AA: What is a particularly memorable dish you’ve eaten in Portland?
CL: I went to a six-course French dinner event at Hugo’s with guest chef Fred Eliot. He’s kind of getting known for pâté en croûte. He did a couple pâtés and one of them really struck me. It was chicken and sweetbreads and I believe it had morels in it. It was really beautiful and really delicious. I was like, ‘Wow, I never would have thought of that.’

AA: Have you been to any newer restaurants recently?
CL: I just went to Gross Confection Bar and it was really good, not that I was expecting anything less. Brant Dadaleares is enormously accomplished, obviously very passionate and driven, and just puts out delicious things. Also, I like the location. It feels very special. Every time I walk by there, there’s always people looking at his sandwich board saying to each other, ‘Should we do it?’ and you just walk by and you’re like ‘Do it. Just do it. Just go down there.’ [watch chef Dadaleares make a caramel cranberry upside down cake]

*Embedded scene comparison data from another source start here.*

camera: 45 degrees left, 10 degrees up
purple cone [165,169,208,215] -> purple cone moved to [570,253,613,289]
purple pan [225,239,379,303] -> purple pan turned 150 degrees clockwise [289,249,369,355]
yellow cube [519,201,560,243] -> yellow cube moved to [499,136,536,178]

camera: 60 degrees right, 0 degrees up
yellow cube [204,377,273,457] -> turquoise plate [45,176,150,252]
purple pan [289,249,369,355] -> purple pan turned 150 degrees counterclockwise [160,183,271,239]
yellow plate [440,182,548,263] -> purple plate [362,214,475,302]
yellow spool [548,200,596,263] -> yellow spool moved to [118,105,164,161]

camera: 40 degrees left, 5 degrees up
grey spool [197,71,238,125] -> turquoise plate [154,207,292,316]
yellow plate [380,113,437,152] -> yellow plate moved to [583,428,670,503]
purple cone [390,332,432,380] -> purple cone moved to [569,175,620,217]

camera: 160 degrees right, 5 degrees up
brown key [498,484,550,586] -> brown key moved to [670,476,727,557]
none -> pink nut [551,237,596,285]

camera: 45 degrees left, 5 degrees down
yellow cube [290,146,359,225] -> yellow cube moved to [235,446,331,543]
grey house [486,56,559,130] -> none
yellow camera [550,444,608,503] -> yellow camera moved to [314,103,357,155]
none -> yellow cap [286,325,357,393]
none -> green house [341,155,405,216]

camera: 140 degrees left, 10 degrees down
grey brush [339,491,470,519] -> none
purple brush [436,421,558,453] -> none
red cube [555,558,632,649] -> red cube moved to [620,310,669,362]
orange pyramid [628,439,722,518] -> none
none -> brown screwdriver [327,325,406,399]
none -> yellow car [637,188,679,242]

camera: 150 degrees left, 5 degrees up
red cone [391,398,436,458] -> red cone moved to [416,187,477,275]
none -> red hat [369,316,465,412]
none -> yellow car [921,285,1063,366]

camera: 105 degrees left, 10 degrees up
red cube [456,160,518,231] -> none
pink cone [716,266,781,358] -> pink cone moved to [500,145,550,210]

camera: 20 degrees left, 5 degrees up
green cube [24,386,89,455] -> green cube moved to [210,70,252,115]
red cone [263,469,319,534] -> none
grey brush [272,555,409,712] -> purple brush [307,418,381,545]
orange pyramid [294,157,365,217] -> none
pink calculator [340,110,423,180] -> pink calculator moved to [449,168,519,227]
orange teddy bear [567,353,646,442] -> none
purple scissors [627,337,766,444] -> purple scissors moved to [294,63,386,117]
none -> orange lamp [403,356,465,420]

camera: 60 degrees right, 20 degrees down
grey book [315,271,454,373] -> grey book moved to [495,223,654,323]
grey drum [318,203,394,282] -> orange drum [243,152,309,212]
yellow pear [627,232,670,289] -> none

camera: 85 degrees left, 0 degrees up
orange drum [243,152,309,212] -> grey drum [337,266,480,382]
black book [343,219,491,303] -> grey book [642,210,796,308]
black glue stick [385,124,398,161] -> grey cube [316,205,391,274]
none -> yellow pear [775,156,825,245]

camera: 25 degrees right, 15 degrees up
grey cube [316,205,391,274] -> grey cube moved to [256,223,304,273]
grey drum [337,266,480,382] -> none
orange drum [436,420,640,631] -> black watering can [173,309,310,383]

AA: What are some of your favorite dishes in town?
CL: Paulo Laboa’s pesto pasta at Solo Italiano. You can’t get out of there without having a great meal, but he’s known far and wide for this pesto and it is no joke. It is the best pesto pasta I have ever had. It’s a very refined pesto. There’s no textural element. It just becomes part of the pasta. It’s outstanding. [watch chef Laboa make his famous pesto]

AA: Are there any other dishes you think are the pinnacle of what they are?
CL: There are several dishes in this town that I think are absolute benchmarks. The turnspit roasted pork chop at Fore Street is probably the best version of that thing I’ve ever had. It’s something you’d never get tired of, even working there. I’d eat the scraps of it that were leftover at the end of the night. It’s one of those flavor memories that has remained in my brain. Any other pork chop is just a race for second place.

AA: What is another “absolute benchmark?”
CL: I feel like I’m stating the obvious, but… that biscuit at Tandem is awesome! I don’t say that very often. I like the savory one with local cheese, hot honey, and black pepper. It has great layers and it’s just sweet enough. It’s not bland, not like baking powder biscuits that I grew up eating. I’m from the Midwest and strawberry shortcake is cake! Even after the many years I’ve spent in New England, I still don’t understand the world of biscuit for strawberry shortcake. But that biscuit… I don’t think I’d be mad at you if you served me strawberry shortcake on that biscuit. [watch chef Briana Holt make her savory biscuits]

AA: Then I’m guessing you have some strong opinions on barbeque as well?
CL: Don’t even get me started on barbeque…

This interview has been edited and condensed for clarity.